[Opening Data section]
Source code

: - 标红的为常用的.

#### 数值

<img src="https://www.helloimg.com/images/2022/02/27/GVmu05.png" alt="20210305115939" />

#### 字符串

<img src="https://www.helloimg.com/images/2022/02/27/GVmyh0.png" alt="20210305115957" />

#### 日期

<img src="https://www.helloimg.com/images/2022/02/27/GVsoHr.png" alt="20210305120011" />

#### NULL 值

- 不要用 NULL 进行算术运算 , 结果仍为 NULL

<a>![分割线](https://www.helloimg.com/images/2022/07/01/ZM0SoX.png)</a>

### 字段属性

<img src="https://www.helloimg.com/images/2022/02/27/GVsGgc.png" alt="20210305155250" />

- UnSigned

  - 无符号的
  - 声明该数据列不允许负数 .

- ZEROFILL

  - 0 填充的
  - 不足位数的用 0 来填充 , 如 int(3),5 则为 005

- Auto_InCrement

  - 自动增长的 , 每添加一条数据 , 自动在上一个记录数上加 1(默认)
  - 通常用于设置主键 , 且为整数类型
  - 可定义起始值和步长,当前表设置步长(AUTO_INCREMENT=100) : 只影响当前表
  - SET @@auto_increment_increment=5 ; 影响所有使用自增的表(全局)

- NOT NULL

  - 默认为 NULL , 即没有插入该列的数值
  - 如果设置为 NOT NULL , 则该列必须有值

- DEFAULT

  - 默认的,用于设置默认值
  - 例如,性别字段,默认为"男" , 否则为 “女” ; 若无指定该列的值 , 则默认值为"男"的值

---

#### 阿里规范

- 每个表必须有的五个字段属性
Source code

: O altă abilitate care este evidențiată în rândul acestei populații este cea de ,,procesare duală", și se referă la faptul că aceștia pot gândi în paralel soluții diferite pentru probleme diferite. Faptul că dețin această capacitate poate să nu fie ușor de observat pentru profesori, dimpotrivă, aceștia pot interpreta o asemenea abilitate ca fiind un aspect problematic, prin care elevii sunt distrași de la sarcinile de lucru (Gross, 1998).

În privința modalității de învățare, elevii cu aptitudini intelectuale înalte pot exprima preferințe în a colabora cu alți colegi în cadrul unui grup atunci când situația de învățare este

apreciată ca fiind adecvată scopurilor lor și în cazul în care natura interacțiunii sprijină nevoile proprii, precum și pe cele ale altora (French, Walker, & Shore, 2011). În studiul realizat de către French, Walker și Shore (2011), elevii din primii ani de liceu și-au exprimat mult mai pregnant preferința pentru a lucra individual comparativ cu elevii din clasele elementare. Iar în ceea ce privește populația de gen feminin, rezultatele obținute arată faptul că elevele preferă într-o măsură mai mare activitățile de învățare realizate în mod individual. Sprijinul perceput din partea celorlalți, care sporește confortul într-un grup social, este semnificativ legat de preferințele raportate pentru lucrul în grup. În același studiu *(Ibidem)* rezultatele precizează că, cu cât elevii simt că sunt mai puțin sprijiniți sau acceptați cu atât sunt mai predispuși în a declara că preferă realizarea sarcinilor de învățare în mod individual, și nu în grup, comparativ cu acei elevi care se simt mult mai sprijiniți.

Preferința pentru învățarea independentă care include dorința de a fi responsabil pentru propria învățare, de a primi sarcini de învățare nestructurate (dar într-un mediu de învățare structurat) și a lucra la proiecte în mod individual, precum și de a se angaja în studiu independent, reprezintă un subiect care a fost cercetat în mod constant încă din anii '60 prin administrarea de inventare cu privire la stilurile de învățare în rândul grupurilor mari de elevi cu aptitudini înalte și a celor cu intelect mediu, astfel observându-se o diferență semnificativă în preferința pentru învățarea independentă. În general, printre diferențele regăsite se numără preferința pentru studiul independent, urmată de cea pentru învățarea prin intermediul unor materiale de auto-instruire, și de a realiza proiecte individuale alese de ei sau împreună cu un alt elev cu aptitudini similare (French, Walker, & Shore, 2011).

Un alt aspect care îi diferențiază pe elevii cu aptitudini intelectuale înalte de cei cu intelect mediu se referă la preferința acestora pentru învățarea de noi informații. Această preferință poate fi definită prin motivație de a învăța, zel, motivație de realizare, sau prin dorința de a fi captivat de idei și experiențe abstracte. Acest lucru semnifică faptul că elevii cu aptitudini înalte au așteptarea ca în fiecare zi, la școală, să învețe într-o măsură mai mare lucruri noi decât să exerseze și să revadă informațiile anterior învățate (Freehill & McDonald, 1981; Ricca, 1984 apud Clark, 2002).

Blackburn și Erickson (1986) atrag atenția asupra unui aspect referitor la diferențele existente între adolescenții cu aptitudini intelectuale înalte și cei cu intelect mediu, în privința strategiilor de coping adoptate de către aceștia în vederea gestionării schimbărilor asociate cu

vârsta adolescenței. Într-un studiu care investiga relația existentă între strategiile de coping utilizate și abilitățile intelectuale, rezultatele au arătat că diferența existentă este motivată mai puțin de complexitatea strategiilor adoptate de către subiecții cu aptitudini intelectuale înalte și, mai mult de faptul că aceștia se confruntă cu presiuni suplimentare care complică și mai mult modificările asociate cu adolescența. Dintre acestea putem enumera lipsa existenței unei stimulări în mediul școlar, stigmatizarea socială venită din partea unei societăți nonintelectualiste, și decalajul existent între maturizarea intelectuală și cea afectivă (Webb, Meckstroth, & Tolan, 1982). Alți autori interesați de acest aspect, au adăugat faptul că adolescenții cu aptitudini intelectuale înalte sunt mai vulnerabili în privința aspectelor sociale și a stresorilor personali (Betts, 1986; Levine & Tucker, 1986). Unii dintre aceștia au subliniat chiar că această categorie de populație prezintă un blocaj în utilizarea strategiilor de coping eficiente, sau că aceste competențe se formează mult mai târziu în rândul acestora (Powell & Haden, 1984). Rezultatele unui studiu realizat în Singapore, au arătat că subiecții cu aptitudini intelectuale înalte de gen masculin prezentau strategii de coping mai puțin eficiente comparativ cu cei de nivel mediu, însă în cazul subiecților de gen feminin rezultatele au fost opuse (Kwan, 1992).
[Closing Data section]
• What you need to do:
Your reply must reproduce all records above exactly.

• Result:
Source code

: - 标红的为常用的.

#### 数值

<img src="https://www.helloimg.com/images/2022/02/27/GVmu05.png" alt="20210305115939" />

#### 字符串

<img src="https://www.helloimg.com/images/2022/02/27/GVmyh0.png" alt="20210305115957" />

#### 日期

<img src="https://www.helloimg.com/images/2022/02/27/GVsoHr.png" alt="20210305120011" />

#### NULL 值

- 不要用 NULL 进行算术运算 , 结果仍为 NULL

<a>![分割线](https://www.helloimg.com/images/2022/07/01/ZM0SoX.png)</a>

### 字段属性

<img src="https://www.helloimg.com/images/2022/02/27/GVsGgc.png" alt="20210305155250" />

- UnSigned

  - 无符号的
  - 声明该数据列不允许负数 .

- ZEROFILL

  - 0 填充的
  - 不足位数的用 0 来填充 , 如 int(3),5 则为 005

- Auto_InCrement

  - 自动增长的 , 每添加一条数据 , 自动在上一个记录数上加 1(默认)
  - 通常用于设置主键 , 且为整数类型
  - 可定义起始值和步长,当前表设置步长(AUTO_INCREMENT=100) : 只影响当前表
  - SET @@auto_increment_increment=5 ; 影响所有使用自增的表(全局)

- NOT NULL

  - 默认为 NULL , 即没有插入该列的数值
  - 如果设置为 NOT NULL , 则该列必须有值

- DEFAULT

  - 默认的,用于设置默认值
  - 例如,性别字段,默认为"男" , 否则为 “女” ; 若无指定该列的值 , 则默认值为"男"的值

---

#### 阿里规范

- 每个表必须有的五个字段属性
Source code

: O altă abilitate care este evidențiată în rândul acestei populații este cea de ,,procesare duală", și se referă la faptul că aceștia pot gândi în paralel soluții diferite pentru probleme diferite. Faptul că dețin această capacitate poate să nu fie ușor de observat pentru profesori, dimpotrivă, aceștia pot interpreta o asemenea abilitate ca fiind un aspect problematic, prin care elevii sunt distrași de la sarcinile de lucru (Gross, 1998).

În privința modalității de învățare, elevii cu aptitudini intelectuale înalte pot exprima preferințe în a colabora cu alți colegi în cadrul unui grup atunci când situația de învățare este

apreciată ca fiind adecvată scopurilor lor și în cazul în care natura interacțiunii sprijină nevoile proprii, precum și pe cele ale altora (French, Walker, & Shore, 2011). În studiul realizat de către French, Walker și Shore (2011), elevii din primii ani de liceu și-au exprimat mult mai pregnant preferința pentru a lucra individual comparativ cu elevii din clasele elementare. Iar în ceea ce privește populația de gen feminin, rezultatele obținute arată faptul că elevele preferă într-o măsură mai mare activitățile de învățare realizate în mod individual. Sprijinul perceput din partea celorlalți, care sporește confortul într-un grup social, este semnificativ legat de preferințele raportate pentru lucrul în grup. În același studiu *(Ibidem)* rezultatele precizează că, cu cât elevii simt că sunt mai puțin sprijiniți sau acceptați cu atât sunt mai predispuși în a declara că preferă realizarea sarcinilor de învățare în mod individual, și nu în grup, comparativ cu acei elevi care se simt mult mai sprijiniți.

Preferința pentru învățarea independentă care include dorința de a fi responsabil pentru propria învățare, de a primi sarcini de învățare nestructurate (dar într-un mediu de învățare structurat) și a lucra la proiecte în mod individual, precum și de a se angaja în studiu independent, reprezintă un subiect care a fost cercetat în mod constant încă din anii '60 prin administrarea de inventare cu privire la stilurile de învățare în rândul grupurilor mari de elevi cu aptitudini înalte și a celor cu intelect mediu, astfel observându-se o diferență semnificativă în preferința pentru învățarea independentă. În general, printre diferențele regăsite se numără preferința pentru studiul independent, urmată de cea pentru învățarea prin intermediul unor materiale de auto-instruire, și de a realiza proiecte individuale alese de ei sau împreună cu un alt elev cu aptitudini similare (French, Walker, & Shore, 2011).

Un alt aspect care îi diferențiază pe elevii cu aptitudini intelectuale înalte de cei cu intelect mediu se referă la preferința acestora pentru învățarea de noi informații. Această preferință poate fi definită prin motivație de a învăța, zel, motivație de realizare, sau prin dorința de a fi captivat de idei și experiențe abstracte. Acest lucru semnifică faptul că elevii cu aptitudini înalte au așteptarea ca în fiecare zi, la școală, să învețe într-o măsură mai mare lucruri noi decât să exerseze și să revadă informațiile anterior învățate (Freehill & McDonald, 1981; Ricca, 1984 apud Clark, 2002).

Blackburn și Erickson (1986) atrag atenția asupra unui aspect referitor la diferențele existente între adolescenții cu aptitudini intelectuale înalte și cei cu intelect mediu, în privința strategiilor de coping adoptate de către aceștia în vederea gestionării schimbărilor asociate cu

vârsta adolescenței. Într-un studiu care investiga relația existentă între strategiile de coping utilizate și abilitățile intelectuale, rezultatele au arătat că diferența existentă este motivată mai puțin de complexitatea strategiilor adoptate de către subiecții cu aptitudini intelectuale înalte și, mai mult de faptul că aceștia se confruntă cu presiuni suplimentare care complică și mai mult modificările asociate cu adolescența. Dintre acestea putem enumera lipsa existenței unei stimulări în mediul școlar, stigmatizarea socială venită din partea unei societăți nonintelectualiste, și decalajul existent între maturizarea intelectuală și cea afectivă (Webb, Meckstroth, & Tolan, 1982). Alți autori interesați de acest aspect, au adăugat faptul că adolescenții cu aptitudini intelectuale înalte sunt mai vulnerabili în privința aspectelor sociale și a stresorilor personali (Betts, 1986; Levine & Tucker, 1986). Unii dintre aceștia au subliniat chiar că această categorie de populație prezintă un blocaj în utilizarea strategiilor de coping eficiente, sau că aceste competențe se formează mult mai târziu în rândul acestora (Powell & Haden, 1984). Rezultatele unui studiu realizat în Singapore, au arătat că subiecții cu aptitudini intelectuale înalte de gen masculin prezentau strategii de coping mai puțin eficiente comparativ cu cei de nivel mediu, însă în cazul subiecților de gen feminin rezultatele au fost opuse (Kwan, 1992).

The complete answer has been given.